#### DATASET ENTRIES ####
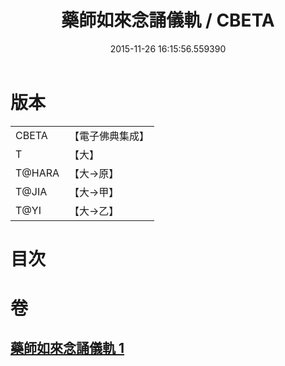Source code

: #+TITLE: 藥師如來念誦儀軌 / CBETA
#+DATE: 2015-11-26 16:15:56.559390
* 版本
 |     CBETA|【電子佛典集成】|
 |         T|【大】     |
 |    T@HARA|【大→原】   |
 |     T@JIA|【大→甲】   |
 |      T@YI|【大→乙】   |

* 目次
* 卷
** [[file:KR6j0095_001.txt][藥師如來念誦儀軌 1]]
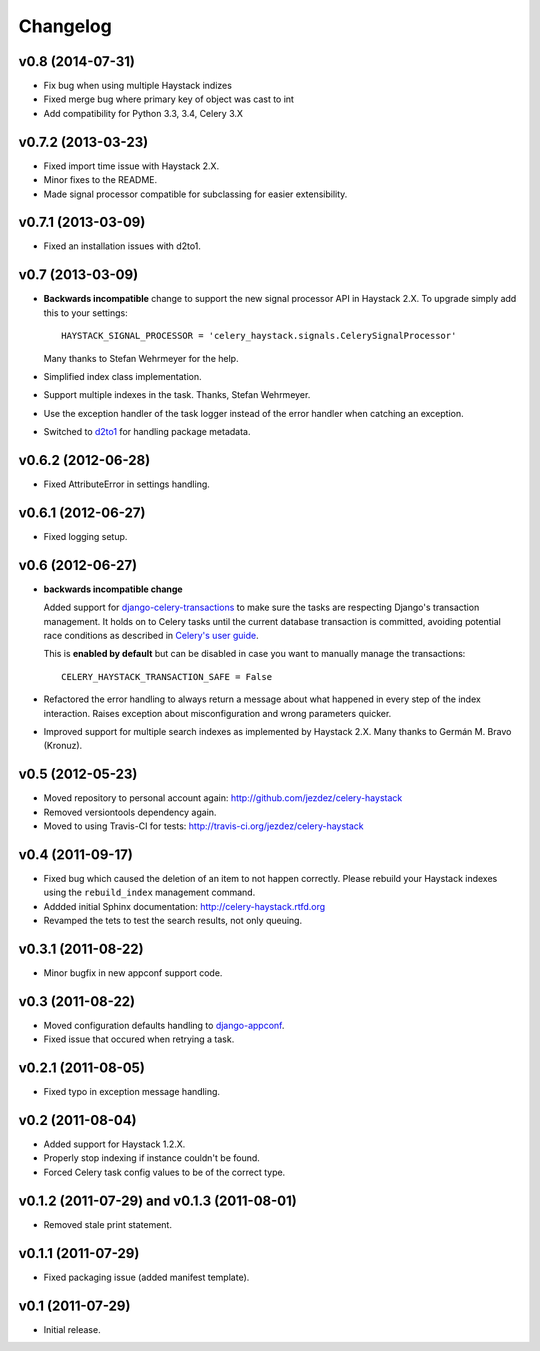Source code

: Changelog
=========

v0.8 (2014-07-31)
-------------------

* Fix bug when using multiple Haystack indizes

* Fixed merge bug where primary key of object was cast to int

* Add compatibility for Python 3.3, 3.4, Celery 3.X

v0.7.2 (2013-03-23)
-------------------

* Fixed import time issue with Haystack 2.X.

* Minor fixes to the README.

* Made signal processor compatible for subclassing for easier extensibility.

v0.7.1 (2013-03-09)
-------------------

* Fixed an installation issues with d2to1.

v0.7 (2013-03-09)
-----------------

* **Backwards incompatible** change to support the new signal processor API
  in Haystack 2.X. To upgrade simply add this to your settings::

    HAYSTACK_SIGNAL_PROCESSOR = 'celery_haystack.signals.CelerySignalProcessor'

  Many thanks to Stefan Wehrmeyer for the help.

* Simplified index class implementation.

* Support multiple indexes in the task. Thanks, Stefan Wehrmeyer.

* Use the exception handler of the task logger instead of the error handler
  when catching an exception.

* Switched to d2to1_ for handling package metadata.

.. _d2to1: http://pypi.python.org/pypi/d2to1

v0.6.2 (2012-06-28)
-------------------

* Fixed AttributeError in settings handling.

v0.6.1 (2012-06-27)
-------------------

* Fixed logging setup.

v0.6 (2012-06-27)
-----------------

* **backwards incompatible change**

  Added support for `django-celery-transactions`_ to make sure the tasks
  are respecting Django's transaction management. It holds on to Celery tasks
  until the current database transaction is committed, avoiding potential
  race conditions as described in `Celery's user guide`_.

  This is **enabled by default** but can be disabled in case you want
  to manually manage the transactions::

      CELERY_HAYSTACK_TRANSACTION_SAFE = False

* Refactored the error handling to always return a message about what
  happened in every step of the index interaction. Raises exception about
  misconfiguration and wrong parameters quicker.

* Improved support for multiple search indexes as implemented by
  Haystack 2.X. Many thanks to Germán M. Bravo (Kronuz).

.. _`django-celery-transactions`: https://github.com/chrisdoble/django-celery-transactions 
.. _`Celery's user guide`: http://celery.readthedocs.org/en/latest/userguide/tasks.html#database-transactions

v0.5 (2012-05-23)
-----------------

* Moved repository to personal account again: http://github.com/jezdez/celery-haystack

* Removed versiontools dependency again.

* Moved to using Travis-CI for tests: http://travis-ci.org/jezdez/celery-haystack

v0.4 (2011-09-17)
-----------------

* Fixed bug which caused the deletion of an item to not happen correctly.
  Please rebuild your Haystack indexes using the ``rebuild_index``
  management command.

* Addded initial Sphinx documentation: http://celery-haystack.rtfd.org

* Revamped the tets to test the search results, not only queuing.

v0.3.1 (2011-08-22)
-------------------

* Minor bugfix in new appconf support code.

v0.3 (2011-08-22)
-----------------

* Moved configuration defaults handling to django-appconf_.

* Fixed issue that occured when retrying a task.

.. _django-appconf: http://pypi.python.org/pypi/django-appconf

v0.2.1 (2011-08-05)
-------------------

* Fixed typo in exception message handling.

v0.2 (2011-08-04)
-----------------

* Added support for Haystack 1.2.X.

* Properly stop indexing if instance couldn't be found.

* Forced Celery task config values to be of the correct type.

v0.1.2 (2011-07-29) and v0.1.3 (2011-08-01)
-------------------------------------------

* Removed stale print statement.

v0.1.1 (2011-07-29)
-------------------

* Fixed packaging issue (added manifest template).


v0.1 (2011-07-29)
-----------------

* Initial release.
####
● EXERCISE DETAILS
Repeat word for word the lines above that run from the line containing "Haystack 2.X. Many" through the line containing "management command.", both ends included, and nothing else.

● RESULT OF THIS TASK
  Haystack 2.X. Many thanks to Germán M. Bravo (Kronuz).

.. _`django-celery-transactions`: https://github.com/chrisdoble/django-celery-transactions 
.. _`Celery's user guide`: http://celery.readthedocs.org/en/latest/userguide/tasks.html#database-transactions

v0.5 (2012-05-23)
-----------------

* Moved repository to personal account again: http://github.com/jezdez/celery-haystack

* Removed versiontools dependency again.

* Moved to using Travis-CI for tests: http://travis-ci.org/jezdez/celery-haystack

v0.4 (2011-09-17)
-----------------

* Fixed bug which caused the deletion of an item to not happen correctly.
  Please rebuild your Haystack indexes using the ``rebuild_index``
  management command.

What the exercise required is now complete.